** Working data follows **

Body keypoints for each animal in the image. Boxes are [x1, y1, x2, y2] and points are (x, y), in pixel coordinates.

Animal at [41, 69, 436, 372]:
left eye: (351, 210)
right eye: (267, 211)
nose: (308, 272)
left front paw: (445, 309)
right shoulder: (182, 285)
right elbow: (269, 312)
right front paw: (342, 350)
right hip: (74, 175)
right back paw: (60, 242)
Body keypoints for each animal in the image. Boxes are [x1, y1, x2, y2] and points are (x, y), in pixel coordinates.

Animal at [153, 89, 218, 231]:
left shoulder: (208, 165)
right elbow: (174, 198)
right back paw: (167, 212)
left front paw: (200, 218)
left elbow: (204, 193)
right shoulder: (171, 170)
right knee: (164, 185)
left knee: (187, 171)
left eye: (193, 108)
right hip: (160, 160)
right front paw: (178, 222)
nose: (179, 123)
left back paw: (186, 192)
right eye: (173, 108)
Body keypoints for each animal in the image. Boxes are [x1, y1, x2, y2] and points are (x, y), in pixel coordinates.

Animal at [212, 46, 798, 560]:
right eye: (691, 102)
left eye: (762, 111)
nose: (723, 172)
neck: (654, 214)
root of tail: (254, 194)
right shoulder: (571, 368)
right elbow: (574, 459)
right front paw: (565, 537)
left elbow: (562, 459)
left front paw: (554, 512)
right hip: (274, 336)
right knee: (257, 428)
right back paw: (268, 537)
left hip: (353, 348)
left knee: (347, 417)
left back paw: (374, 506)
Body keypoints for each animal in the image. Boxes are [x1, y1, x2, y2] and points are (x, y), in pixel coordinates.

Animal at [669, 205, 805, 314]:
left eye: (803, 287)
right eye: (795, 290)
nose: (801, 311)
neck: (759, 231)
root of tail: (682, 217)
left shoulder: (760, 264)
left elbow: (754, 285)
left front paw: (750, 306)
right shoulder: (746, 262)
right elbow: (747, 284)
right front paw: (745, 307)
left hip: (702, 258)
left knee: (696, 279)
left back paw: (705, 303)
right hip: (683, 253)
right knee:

** End of Working data **

Task description: Your answer should be the full set of records, printed exactly.

Answer section:
Body keypoints for each animal in the image. Boxes are [x1, y1, x2, y2] and points are (x, y), in pixel coordinates.

Animal at [41, 69, 436, 372]:
left eye: (351, 210)
right eye: (267, 211)
nose: (308, 272)
left front paw: (445, 309)
right shoulder: (182, 285)
right elbow: (269, 312)
right front paw: (342, 350)
right hip: (74, 175)
right back paw: (60, 242)
Body keypoints for each animal in the image. Boxes are [x1, y1, x2, y2] and points are (x, y), in pixel coordinates.

Animal at [153, 89, 218, 231]:
left shoulder: (208, 165)
right elbow: (174, 198)
right back paw: (167, 212)
left front paw: (200, 218)
left elbow: (204, 193)
right shoulder: (171, 170)
right knee: (164, 185)
left knee: (187, 171)
left eye: (193, 108)
right hip: (160, 160)
right front paw: (178, 222)
nose: (179, 123)
left back paw: (186, 192)
right eye: (173, 108)
Body keypoints for each animal in the image. Boxes are [x1, y1, x2, y2] and points are (x, y), in pixel coordinates.

Animal at [212, 46, 798, 560]:
right eye: (691, 102)
left eye: (762, 111)
nose: (723, 172)
neck: (654, 214)
root of tail: (254, 194)
right shoulder: (571, 368)
right elbow: (574, 459)
right front paw: (565, 537)
left elbow: (562, 459)
left front paw: (554, 512)
right hip: (274, 336)
right knee: (257, 428)
right back paw: (268, 537)
left hip: (353, 348)
left knee: (347, 417)
left back paw: (374, 506)
Body keypoints for each animal in the image. Boxes are [x1, y1, x2, y2] and points are (x, y), in pixel coordinates.

Animal at [669, 205, 805, 314]:
left eye: (803, 287)
right eye: (795, 290)
nose: (801, 311)
neck: (759, 231)
root of tail: (682, 217)
left shoulder: (760, 264)
left elbow: (754, 285)
left front paw: (750, 306)
right shoulder: (746, 262)
right elbow: (747, 284)
right front paw: (745, 307)
left hip: (702, 258)
left knee: (696, 279)
left back paw: (705, 303)
right hip: (683, 253)
right knee:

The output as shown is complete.